On Fri, May 02, 2025 at 10:56:58AM +0200, Morten Brørup wrote:
> > From: Stephen Hemminger [mailto:step...@networkplumber.org]
> > Sent: Thursday, 1 May 2025 17.07
> > 
> > There was recent discussions about drivers creating control threads.
> > The current drivers that use rte_thread_create_internal_control keeps
> > growing,
> > but it got me looking at if this could be done better.
> > 
> > Rather than having multiple control threads which have potential
> > conflicts, why not
> > add a new API that has one control thread and uses epoll. The current
> > multi-process
> > control thread could use epoll as well. Epoll scales much better and
> > avoids
> > any possibility of lock scheduling/priority problems.
> > 
> > Some ideas:
> >    - single control thread started (where the current MP thread is
> > started)
> >    - have control_register_fd and control_unregister_fd
> >    - leave rte_control_thread API for legacy uses
> > 
> > Model this after well used libevent library https://libevent.org
> > 
> > Open questions:
> >    - names are hard, using event as name leads to possible confusion
> > with eventdev
> >    - do we need to support:
> >         - multiple control threads doing epoll?
> >         - priorities
> >         - timers?
> >         - signals?
> >         - manual activation?
> >         - one off events?
> >    - could alarm thread just be a control event
> > 
> >    - should also have stats and info calls
> > 
> >    - it would be good to NOT support as many features as libevent,
> > since
> >      so many options leads to bugs.
> 
> I think we need both:
> 
> 1. Multi threading.
> Multiple control threads are required for preemptive scheduling between 
> latency sensitive tasks and long-running tasks (that violate the latency 
> requirements of the former).
> For improved support of multi threading between driver control threads and 
> other threads (DPDK control threads and other, non-DPDK, processes on the 
> same host), we should expand the current control thread APIs, e.g. by 
> expanding the DPDK threads API with more than the current two priorities 
> ("Normal" and "Real-Time Critical").
> E.g. if polling ethdev counters takes 1 ms, I don't want to add 1 ms jitter 
> to my other control plane tasks, because they all have to share one control 
> thread only.
> I want the O/S scheduler to handle that for me.
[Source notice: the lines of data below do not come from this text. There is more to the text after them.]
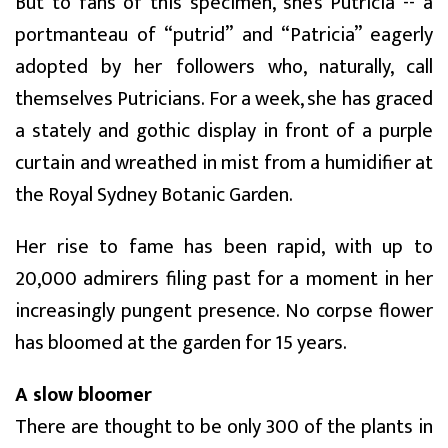
But to fans of this specimen, she’s Putricia -- a
portmanteau of “putrid” and “Patricia” eagerly
adopted by her followers who, naturally, call
themselves Putricians. For a week, she has graced
a stately and gothic display in front of a purple
curtain and wreathed in mist from a humidifier at
the Royal Sydney Botanic Garden.
Her rise to fame has been rapid, with up to
20,000 admirers filing past for a moment in her
increasingly pungent presence. No corpse flower
has bloomed at the garden for 15 years.
A slow bloomer
There are thought to be only 300 of the plants in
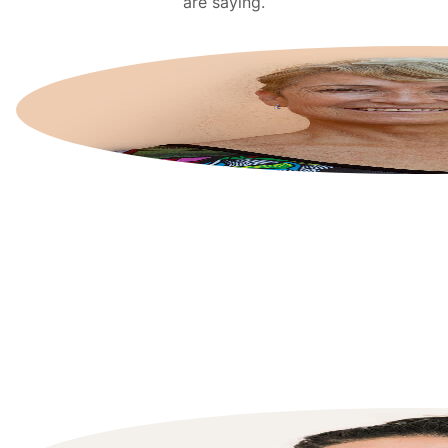
are saying.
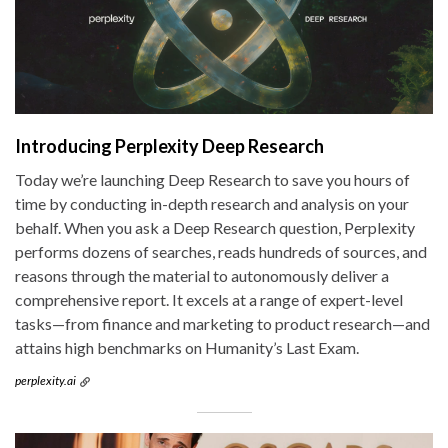
Introducing Perplexity Deep Research
Today we’re launching Deep Research to save you hours of
time by conducting in-depth research and analysis on your
behalf. When you ask a Deep Research question, Perplexity
performs dozens of searches, reads hundreds of sources, and
reasons through the material to autonomously deliver a
comprehensive report. It excels at a range of expert-level
tasks—from finance and marketing to product research—and
attains high benchmarks on Humanity’s Last Exam.
perplexity.ai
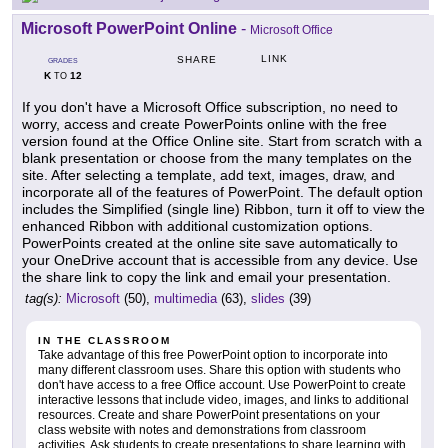
Microsoft PowerPoint Online
-
Microsoft Office
LINK
SHARE
GRADES
K
12
TO
If you don't have a Microsoft Office subscription, no need to
worry, access and create PowerPoints online with the free
version found at the Office Online site. Start from scratch with a
blank presentation or choose from the many templates on the
site. After selecting a template, add text, images, draw, and
incorporate all of the features of PowerPoint. The default option
includes the Simplified (single line) Ribbon, turn it off to view the
enhanced Ribbon with additional customization options.
PowerPoints created at the online site save automatically to
your OneDrive account that is accessible from any device. Use
the share link to copy the link and email your presentation.
tag(s):
Microsoft
(50),
multimedia
(63),
slides
(39)
IN THE CLASSROOM
Take advantage of this free PowerPoint option to incorporate into
many different classroom uses. Share this option with students who
don't have access to a free Office account. Use PowerPoint to create
interactive lessons that include video, images, and links to additional
resources. Create and share PowerPoint presentations on your
class website with notes and demonstrations from classroom
activities. Ask students to create presentations to share learning with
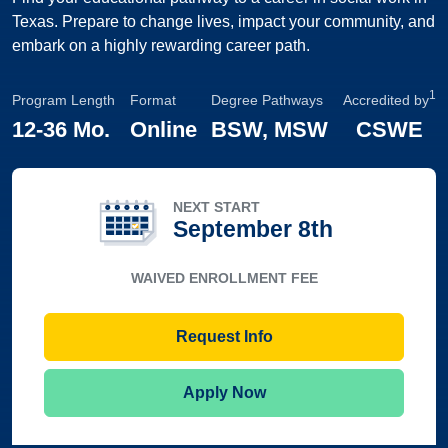
Texas. Prepare to change lives, impact your community, and
embark on a highly rewarding career path.
1
Program Length
Format
Degree Pathways
Accredited by
12
-
36 Mo.
Online
BSW, MSW
CSWE
NEXT START
September 8th
WAIVED ENROLLMENT FEE
Request Info
Apply Now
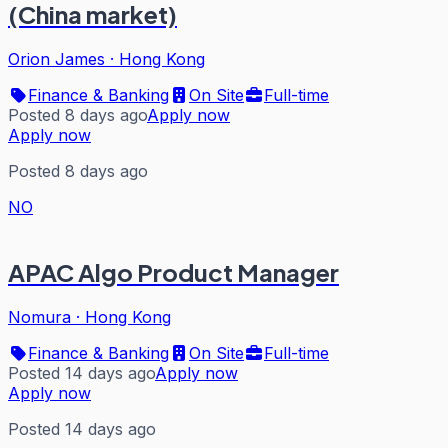
(China market)
Orion James
·
Hong Kong
Finance & Banking
On Site
Full-time
Posted 8 days ago
Apply now
Apply now
Posted 8 days ago
NO
APAC Algo Product Manager
Nomura
·
Hong Kong
Finance & Banking
On Site
Full-time
Posted 14 days ago
Apply now
Apply now
Posted 14 days ago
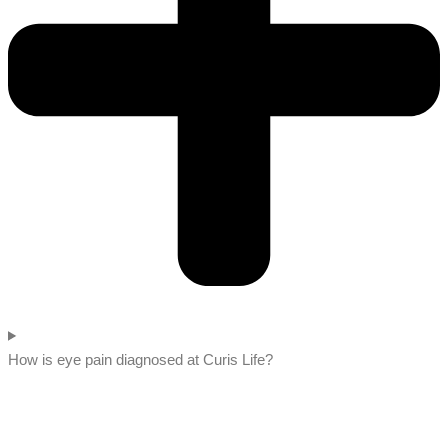
How is eye pain diagnosed at Curis Life?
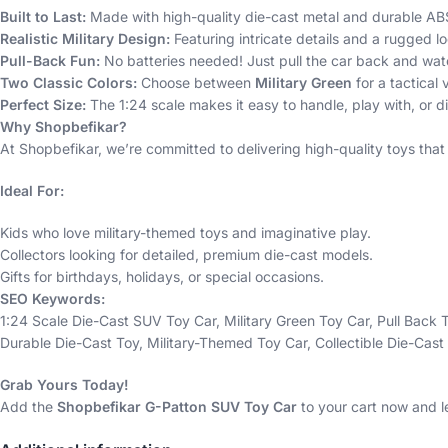
Built to Last:
Made with high-quality die-cast metal and durable ABS p
Realistic Military Design:
Featuring intricate details and a rugged loo
Pull-Back Fun:
No batteries needed! Just pull the car back and wat
Two Classic Colors:
Choose between
Military Green
for a tactical 
Perfect Size:
The 1:24 scale makes it easy to handle, play with, or di
Why Shopbefikar?
At Shopbefikar, we’re committed to delivering high-quality toys that
Ideal For:
Kids who love military-themed toys and imaginative play.
Collectors looking for detailed, premium die-cast models.
Gifts for birthdays, holidays, or special occasions.
SEO Keywords:
1:24 Scale Die-Cast SUV Toy Car, Military Green Toy Car, Pull Back
Durable Die-Cast Toy, Military-Themed Toy Car, Collectible Die-Cast
Grab Yours Today!
Add the
Shopbefikar G-Patton SUV Toy Car
to your cart now and l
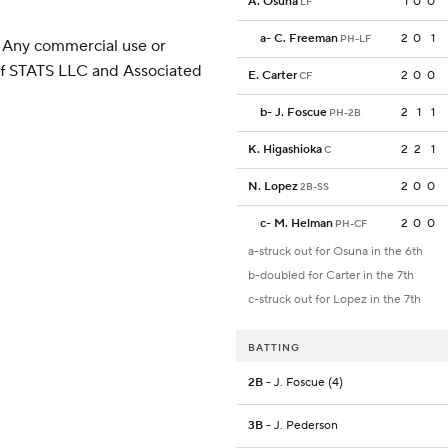
A. Osuna
1
0
0
LF
a
-
C. Freeman
2
0
1
PH-LF
 Any commercial use or
 of STATS LLC and Associated
E. Carter
2
0
0
CF
b
-
J. Foscue
2
1
1
PH-2B
K. Higashioka
2
2
1
C
N. Lopez
2
0
0
2B-SS
c
-
M. Helman
2
0
0
PH-CF
a-struck out for Osuna in the 6th
b-doubled for Carter in the 7th
c-struck out for Lopez in the 7th
BATTING
2B
- J. Foscue (4)
3B
- J. Pederson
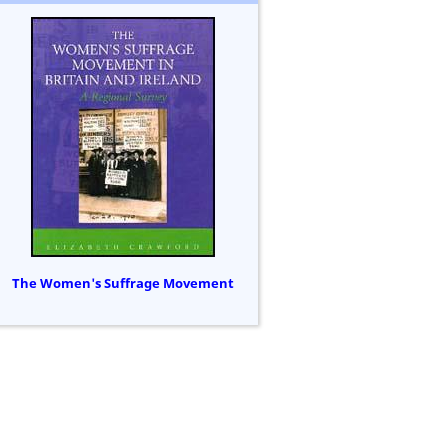
The Women's Suffrage Movement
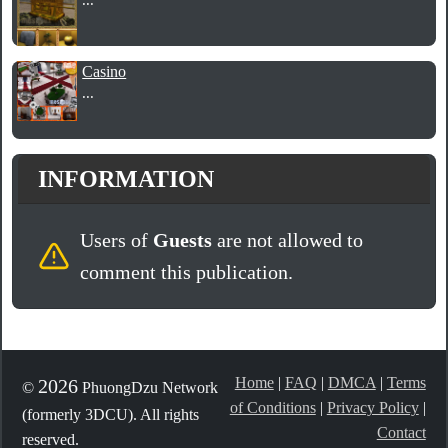
Casino
...
INFORMATION
Users of
Guests
are not allowed to
comment this publication.
Home
|
FAQ
|
DMCA
|
Terms
2026
©
PhuongDzu Network
of Conditions
|
Privacy Policy
|
(formerly 3DCU). All rights
Contact
reserved.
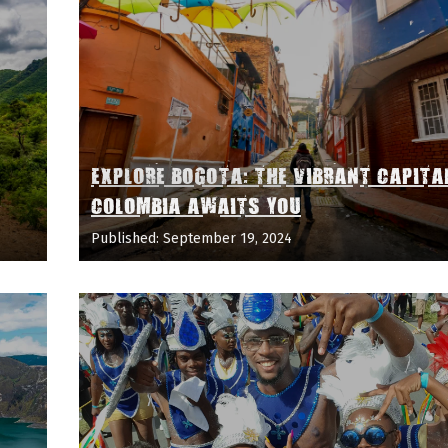
EXPLORE BOGOTA: THE VIBRANT CAPITA
COLOMBIA AWAITS YOU
Published: September 19, 2024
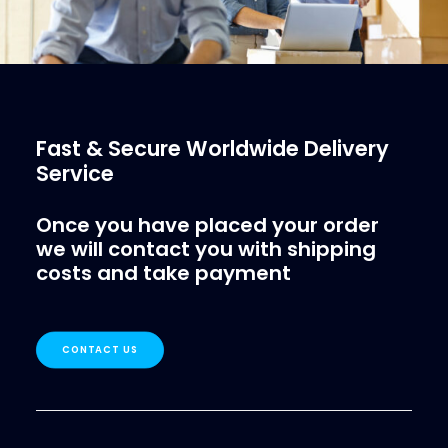
Fast & Secure Worldwide Delivery
Service
Once you have placed your order
we will contact you with shipping
costs and take payment
CONTACT US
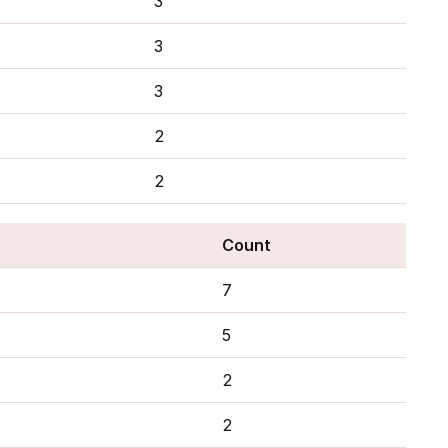
3
3
3
2
2
Count
7
5
2
2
And yes, it means that I need 
> to consider locking, critical sections, and all those potential problems 
> coming with multithreading.
> 
> 2. Event passing.
> Some threads rely on using epoll as dispatcher, some threads use different 
> designs.
> Dataplane threads normally use polling (or eventdev, or Service Cores, or 
> ...), i.e. non-preemptive scheduling of tiny processing tasks, but may switch 
> to epoll for power saving during low traffic.
> In low traffic periods, drivers may raise an RX interrupt to wake up a 
> sleeping application to start polling. DPDK currently uses an epoll based 
> design for passing this "wakeup" event (and other events, e.g. "link status 
> change").
> 
> (Disclaimer: Decades have passed since I wrote Windows applications, using 
> the Win32 API, so the following might be complete nonsense...)
> If the "epoll" design pattern is not popular on Windows, we should not force 
> it upon Windows developers. We should instead offer something compatible with 
> the Windows "message pump" standard design pattern.
> I think it would better to adapt some DPDK APIs to the host O/S than forcing 
> the APIs of one O/S onto another O/S, if it doesn't fit.
> 
> Here's an idea related to "epoll": We could expose DPDK's internal file 
> descriptors for the application developer to use her own preferred epoll 
> library, e.g. libevent. Rather this than requiring using some crippled DPDK 
> epoll library.
> 
+1 for this suggestion. Let's just provide the low-level info needed to
allow the app to work its own solution.